Palm Beach Central High School is below both the state and district averages for the percentage of its students who qualify for free or reduced-price lunch. On average, 50 percent of students in Florida qualify for free or reduced-price lunches, whereas 21 percent of students at Palm Beach Central High School are eligible. At the district level, 44 percent are eligible.

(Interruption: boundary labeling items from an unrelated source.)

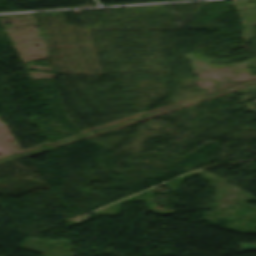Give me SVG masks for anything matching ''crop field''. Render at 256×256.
I'll list each match as a JSON object with an SVG mask.
<instances>
[{
	"mask_svg": "<svg viewBox=\"0 0 256 256\" xmlns=\"http://www.w3.org/2000/svg\"><path fill=\"white\" fill-rule=\"evenodd\" d=\"M242 251L256 250V243L254 244H240Z\"/></svg>",
	"mask_w": 256,
	"mask_h": 256,
	"instance_id": "crop-field-1",
	"label": "crop field"
}]
</instances>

ProPublica's analysis found that all too often, states and schools provide poor students fewer educational programs like Advanced Placement, gifted and talented programs, and advanced math and science classes. Studies have linked participation in these programs with better outcomes later in life. Our analysis uses free and reduced-price lunch to estimate poverty at schools. We based our findings on the most comprehensive data set of access to advanced classes and special programs in U.S. public schools — known as the Civil Rights Data Set— released by the U.S. Department of Education Office for Civil Rights.
Palm Beach Central High School enrolls 47 percent of its students in AP classes.
The school's pass rate for AP exams is the same as the district's, both at 53 percent.
A school's AP pass rate is determined by the number of students who both sat for AP exams and passed some or all of those exams.
Palm Beach Central High School enrolls 26 percent of students in advanced math classes, and 12 percent of students take chemistry. The enrollment rate for physics at the school is 4 percent.
Glades Central High School, in Belle Glade, Fla., is a higher-poverty school than Palm Beach Central High School, with 89 percent of its students eligible for free or reduced-price lunch. The school offers 27 AP courses, and 48 percent of students are enrolled in those courses.